Akal dan EmosI
Matius 22:34-40
Jawab Yesus kepadanya: “Kasihilah Tuhan, Allahmu, dengan segenap hatimu dan dengan segenap jiwamu dan dengan segenap akal budimu.
- Matius 22:37
Allah menciptakan manusia menurut gambar dan rupa-Nya. Itu berarti manusia mempunyai karakter atau sifat Allah dalam hal kapasitas akal dan emosi.
Dalam Yohanes 1:1, dikatakan bahwa Firman (yaitu Tuhan Yesus) adalah Allah. Dalam bahasa aslinya, istilah Firman adalah logos. Logos adalah kata dasar dari kata logika. Logika mengandung arti akal atau rasio. Jadi, Allah kita adalah Allah yang berakal. Karena kita menyandang gambar dan rupa Allah maka kita adalah makhluk yang berakal. Allah memerintahkan kita untuk menggunakan akal, misalnya di dalam 2 Korintus 10:5b untuk “menawan segala pikiran dan menaklukkannya kepada Kristus.”

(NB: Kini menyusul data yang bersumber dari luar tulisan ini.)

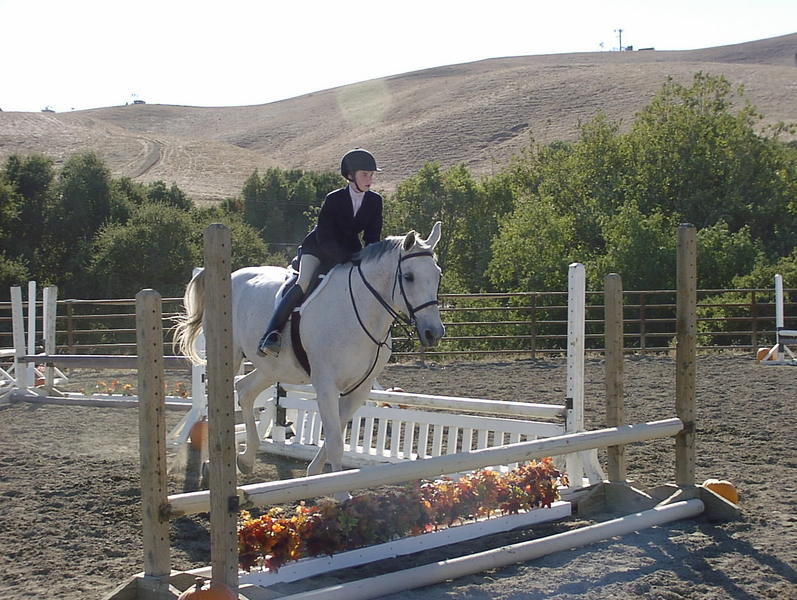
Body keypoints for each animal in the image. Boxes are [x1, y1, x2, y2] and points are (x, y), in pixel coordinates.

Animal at [175, 222, 445, 490]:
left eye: (438, 275)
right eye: (408, 277)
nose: (434, 333)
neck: (362, 311)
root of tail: (232, 275)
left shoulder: (360, 388)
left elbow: (336, 435)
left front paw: (314, 475)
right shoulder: (326, 385)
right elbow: (335, 441)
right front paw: (339, 492)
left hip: (272, 368)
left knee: (245, 391)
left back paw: (246, 459)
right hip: (230, 356)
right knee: (216, 399)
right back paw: (211, 465)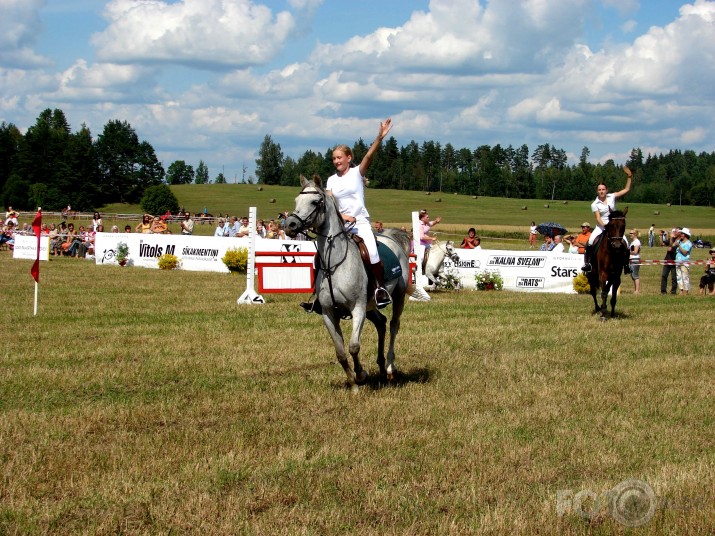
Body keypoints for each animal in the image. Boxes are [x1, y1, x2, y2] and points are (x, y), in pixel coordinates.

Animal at [282, 176, 412, 390]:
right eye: (296, 200)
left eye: (315, 202)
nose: (290, 225)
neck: (335, 263)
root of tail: (391, 237)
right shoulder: (328, 313)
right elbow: (341, 353)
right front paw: (353, 384)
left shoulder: (357, 308)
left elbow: (353, 347)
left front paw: (361, 375)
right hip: (370, 306)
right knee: (381, 323)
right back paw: (381, 367)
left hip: (398, 296)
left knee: (394, 325)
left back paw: (390, 368)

Di sisi lain, Alkitab mencatat tentang Allah yang beremosi. Misalnya, Tuhan Yesus merasa sedih dan menangis ketika mengetahui Lazarus meninggal dunia. Ia marah ketika halaman bait Allah dijadikan tempat berdagang. Masih banyak bagian lain dari Injil yang mencatat belas kasihan Yesus melihat mereka yang menderita. Jika Tuhan beremosi maka kita sebagai ciptaan-Nya juga demikian. Emosi bukan sesuatu yang negatif dalam kehidupan.

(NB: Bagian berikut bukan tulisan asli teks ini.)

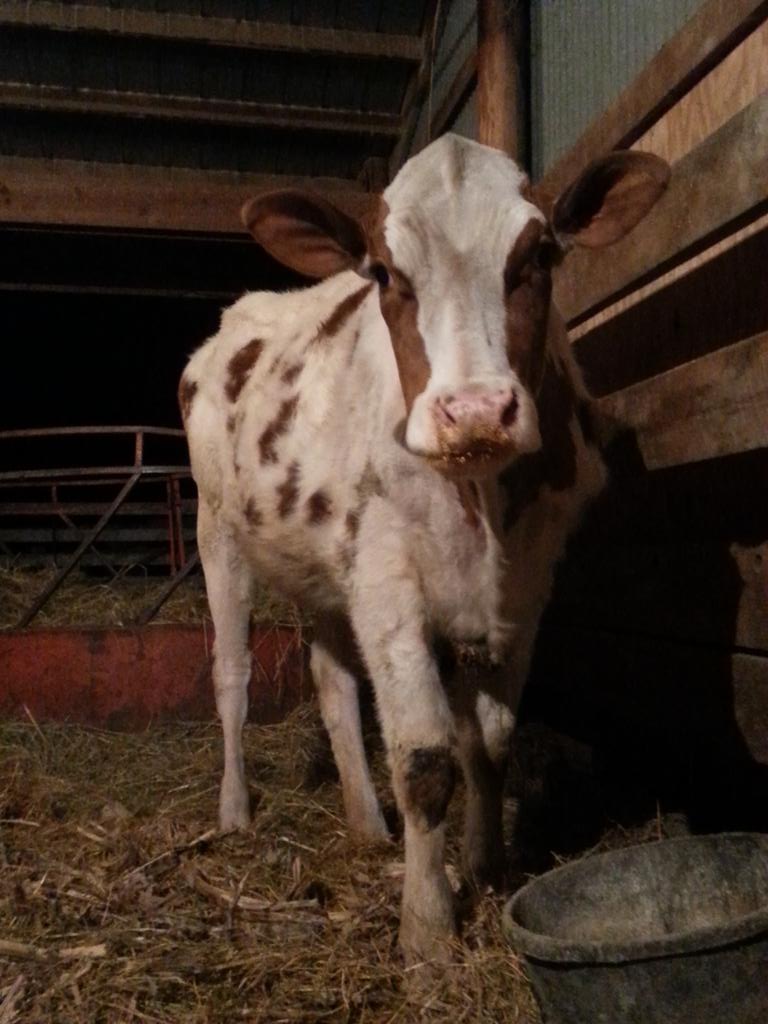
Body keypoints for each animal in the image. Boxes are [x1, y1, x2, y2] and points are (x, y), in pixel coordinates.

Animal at [179, 133, 669, 963]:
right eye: (383, 272)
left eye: (540, 254)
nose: (472, 410)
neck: (479, 500)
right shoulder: (387, 582)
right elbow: (425, 757)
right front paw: (429, 927)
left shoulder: (525, 584)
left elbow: (491, 741)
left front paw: (488, 866)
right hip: (220, 534)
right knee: (231, 677)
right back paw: (236, 809)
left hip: (326, 569)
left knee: (333, 682)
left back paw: (366, 821)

Kesimpulannya jelas, manusia adalah makhluk yang berakal dan beremosi. Mengutamakan salah satu atas yang lainnya adalah mendistorsi gambar dan rupa Allah dalam diri kita. Dalam hukum yang terutama, perintah mengasihi Tuhan juga mencakup unsur akal dan emosi (Mat 22:37).

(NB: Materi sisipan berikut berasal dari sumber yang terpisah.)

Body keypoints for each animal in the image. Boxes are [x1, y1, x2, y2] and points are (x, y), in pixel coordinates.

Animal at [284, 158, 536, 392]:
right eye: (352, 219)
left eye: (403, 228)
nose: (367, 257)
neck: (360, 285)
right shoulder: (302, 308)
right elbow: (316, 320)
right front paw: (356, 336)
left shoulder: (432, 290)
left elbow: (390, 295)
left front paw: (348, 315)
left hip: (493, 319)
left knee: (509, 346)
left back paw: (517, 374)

Karena akal dan emosi sama pentingnya dalam hidup, maka iman yang sehat dibangun di atas dua hal tersebut. Jangan kita mengatakan, “Pokoknya saya yakin itu pimpinan Tuhan atau gerakan Roh kudus” padahal akal sehat menyatakan itu keliru. Misalnya, ada orang yang merasa Tuhan berbicara kepadanya untuk berdoa saja bagi kesembuhannya, padahal di sisi lain, Tuhan menghendakinya menggunakan akal untuk mendapatkan pengobatan medis. Mendapatkan pengobatan medis bukanlah tanda tidak beriman. Di sisi lain, sebagai makhluk beremosi, kita tidak perlu menekan emosi, mengeraskan hati atau menyangkali pergumulan hati kita. Tuhan senang mendengar keluh kesah kita seperti yang dilakukan penulis kitab Mazmur. Hiduplah dengan akal dan emosi yang Tuhan Yesus karuniakan.
Refleksi Diri:
- Apakah Anda cenderung mengutamakan akal atau emosi?
- Setelah membaca renungan ini, bagaimana Anda menyeimbangkan penggunaan emosi yang telah Yesus karuniakan kepada Anda?